Indeed, with all four of the band’s original members still in the fold, C’est ça sounds as if it could have been recorded much less than 15 after its immediate predecessor, N’écoutez pas (2004), the Fly Pan Am album it most resembles. The robotically groovy Krautrock rhythms, bits of silence, static, and noise, and electronic squelches and squirts still provide the basic sound. What C’est ça does, though, is emphasize the extremes. Therefore, there are more stretches of floating, droning, shoegaze-like atmosphere and also more death metal and hardcore-inspired screaming and wailing—often within the same song.

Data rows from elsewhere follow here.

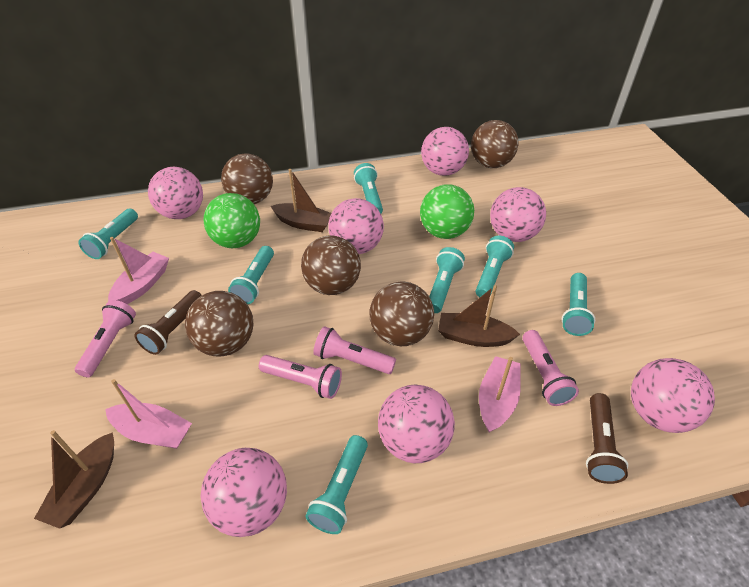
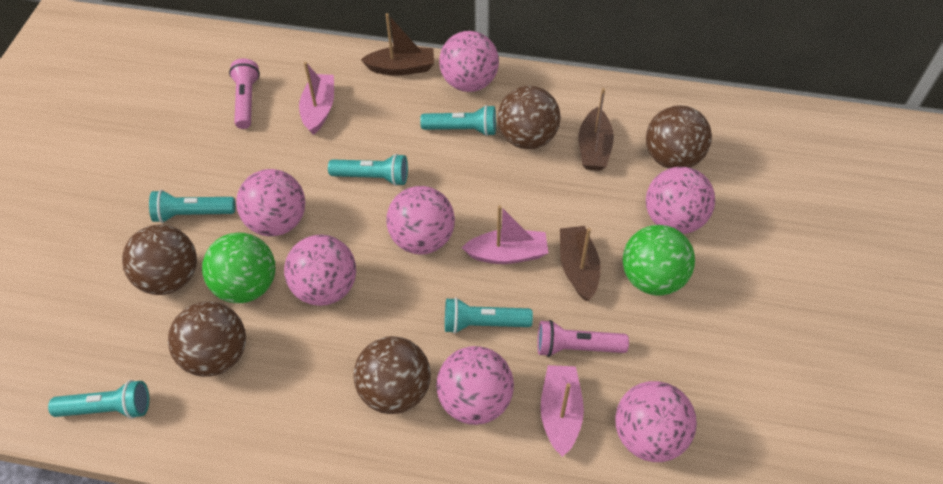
brown flashlight: [134,290,202,355] [586,393,628,484] = 2 -> none = 0
pink flashlight: [75,300,136,377] [259,355,342,399] [313,326,396,374] [522,330,579,406] = 4 -> [229,59,260,129] [537,320,629,357] = 2
turquoise flashlight: [78,209,138,259] [228,246,274,304] [305,435,368,534] [354,163,383,214] [429,247,465,313] [476,236,514,297] [562,273,595,336] = 7 -> [48,380,149,419] [149,190,236,223] [328,154,408,186] [420,105,496,136] [445,297,533,334] = 5

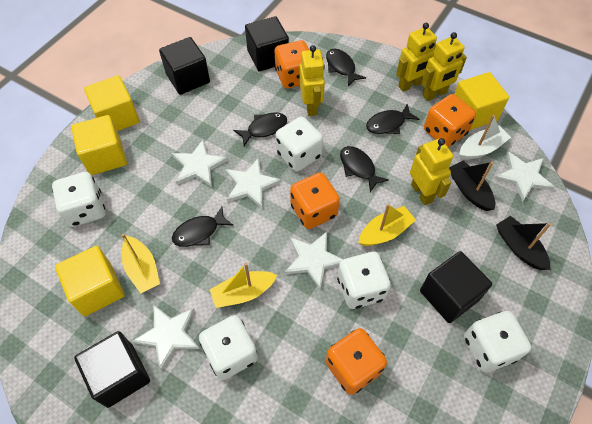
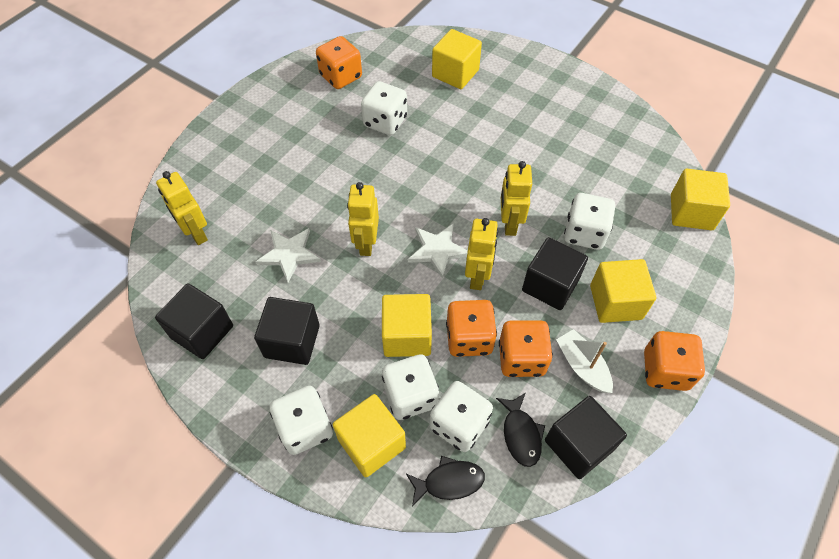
black boat: [449,161,495,211] [496,216,551,270] = 2 -> none = 0
black fish: [172,207,234,247] [233,113,287,146] [326,49,366,86] [340,146,389,192] [366,104,419,134] = 5 -> [406,456,485,507] [496,393,545,467] = 2
white star: [132,305,200,371] [172,140,228,187] [226,159,281,208] [285,232,343,289] [494,152,555,202] = 5 -> [256,228,321,282] [408,224,468,279] = 2
yellow boat: [121,234,160,293] [210,263,277,308] [358,204,416,246] = 3 -> none = 0
yellow cube: [55,246,125,316] [71,115,127,175] [84,75,140,131] [454,72,509,130] = 4 -> [333,394,406,477] [382,294,432,357] [432,29,482,89] [590,259,656,323] [671,169,730,230] = 5

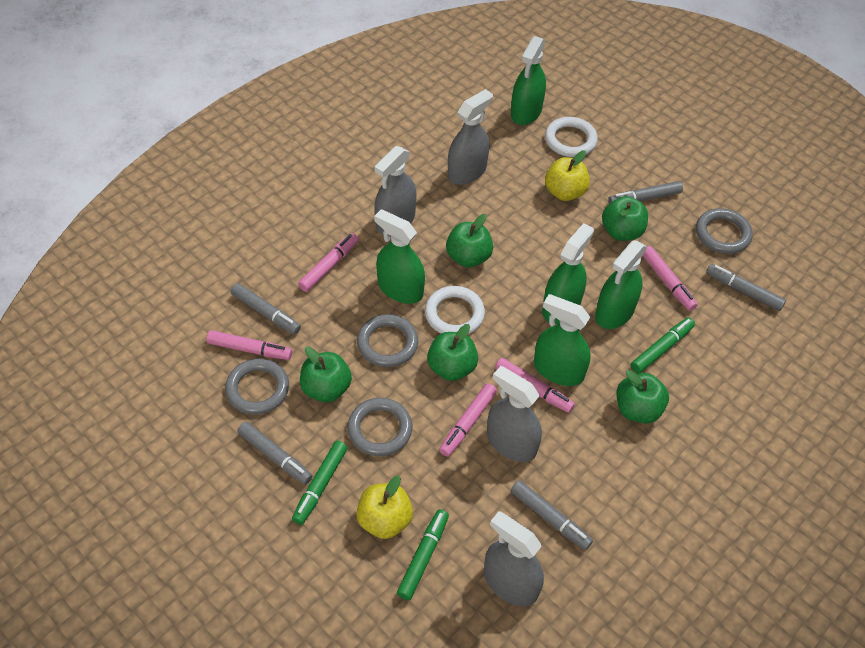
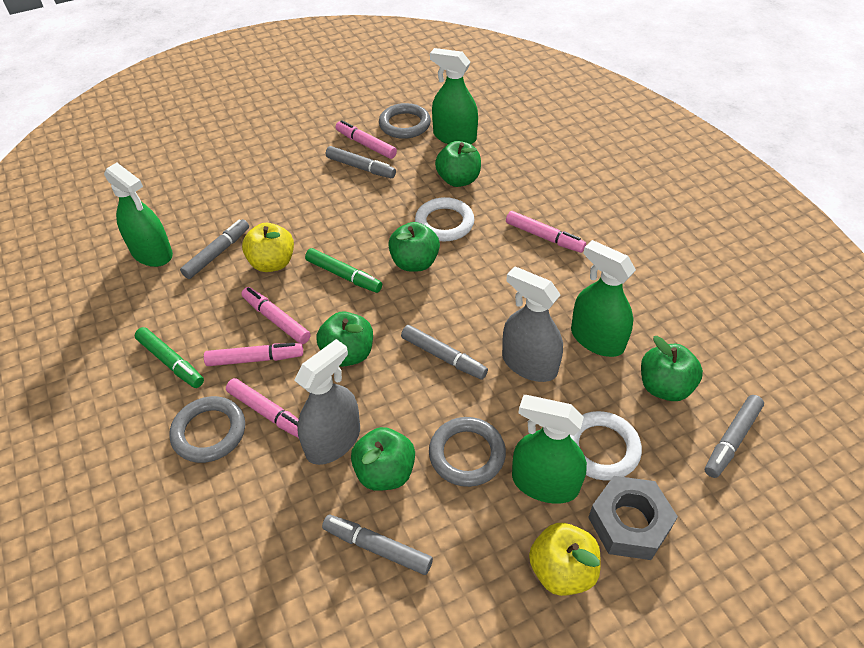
green marker: [292,441,348,525] [397,509,449,600] [631,317,695,373] = 3 -> [135,327,204,388] [305,248,382,293] = 2
green spray bottle: [374,209,425,304] [511,36,546,125] [534,294,591,386] [542,223,594,324] [595,240,647,329] = 5 -> [104,162,173,267] [430,48,478,144] [512,395,587,504] [571,240,636,357] = 4
grey nut: none = 0 -> [588,476,678,560] = 1
grey ring: [225,358,289,415] [347,398,412,456] [357,314,418,367] [696,208,753,254] = 4 -> [169,396,245,463] [379,103,431,139] [429,417,506,487] = 3
grey spray bottle: [374,146,417,235] [448,89,493,185] [484,511,544,606] [487,366,542,462] = 4 -> [294,339,360,465] [502,266,563,382] = 2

This juxtaposition results in passages like that in “Each Ether”, where plangent guitar strumming like one might hear on a Slowdive album is overlaid with harrowing, tortured shrieking. Likewise, “One Hit Wonder” spends three-and-a-half minutes working up a swell of gauzy, blanketing guitar effects, and then punctures it with rapid-fire beats and more shrieking, this time with what sounds like an analog computer going haywire in the background. A band like Deafheaven have navigated this juxtaposition in sound in an engaging way and almost natural-sounding in a “why didn’t anyone think of that before” manner. But on C’est ça it sounds relatively random and unconvincing. Maybe that’s partly because even these jarring yet relatively structured compositions are interspersed with all-instrumental noise collages which do little to establish a tone or atmosphere.

Fly Pan Am deserve credit for getting the classic Krautrock vibe right—the muffled drums, snappy tempos, and taut basslines recall the glory days of Can and Neu. That is also part of the problem, however. For all their experimentalism, Fly Pan Am are ultimately derivative in a way that doesn’t bring much new to the palette. Malcolm Mooney-era Can invented and presented C’est ça‘s self-contradicting dynamics and unhinged vocalizing in much more engaging fashion—a half-century earlier. When they try going another route, as on the tribal “Discreet Channeling”, Fly Pan Am end up aping a Cure B-side. Somewhere, Fly Pan Am fans are doubtless thrilled the band got back together and picking up right where they left off. Everyone else would be better off going straight to the source.